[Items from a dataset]
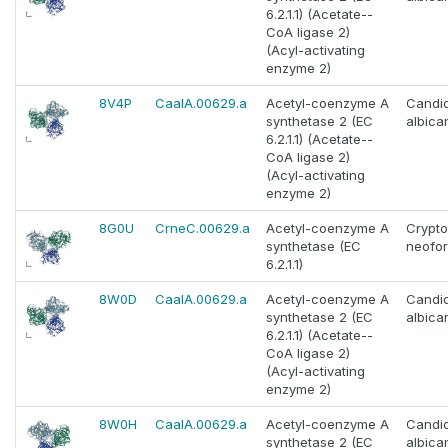
6.2.1.1) (Acetate--
CoA ligase 2)
(Acyl-activating
enzyme 2)
8V4P
CaalA.00629.a
Acetyl-coenzyme A
Candi
synthetase 2 (EC
albica
6.2.1.1) (Acetate--
CoA ligase 2)
(Acyl-activating
enzyme 2)
8G0U
CrneC.00629.a
Acetyl-coenzyme A
Crypt
synthetase (EC
neofo
6.2.1.1)
8W0D
CaalA.00629.a
Acetyl-coenzyme A
Candi
synthetase 2 (EC
albica
6.2.1.1) (Acetate--
CoA ligase 2)
(Acyl-activating
enzyme 2)
8W0H
CaalA.00629.a
Acetyl-coenzyme A
Candi
synthetase 2 (EC
albica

§ **What is needed**: A faithful copy of the data is required: each word kept, each picture omitted.

§ **Reply to the exercise**:
6.2.1.1) (Acetate--
CoA ligase 2)
(Acyl-activating
enzyme 2)
8V4P
CaalA.00629.a
Acetyl-coenzyme A
Candi
synthetase 2 (EC
albica
6.2.1.1) (Acetate--
CoA ligase 2)
(Acyl-activating
enzyme 2)
8G0U
CrneC.00629.a
Acetyl-coenzyme A
Crypt
synthetase (EC
neofo
6.2.1.1)
8W0D
CaalA.00629.a
Acetyl-coenzyme A
Candi
synthetase 2 (EC
albica
6.2.1.1) (Acetate--
CoA ligase 2)
(Acyl-activating
enzyme 2)
8W0H
CaalA.00629.a
Acetyl-coenzyme A
Candi
synthetase 2 (EC
albica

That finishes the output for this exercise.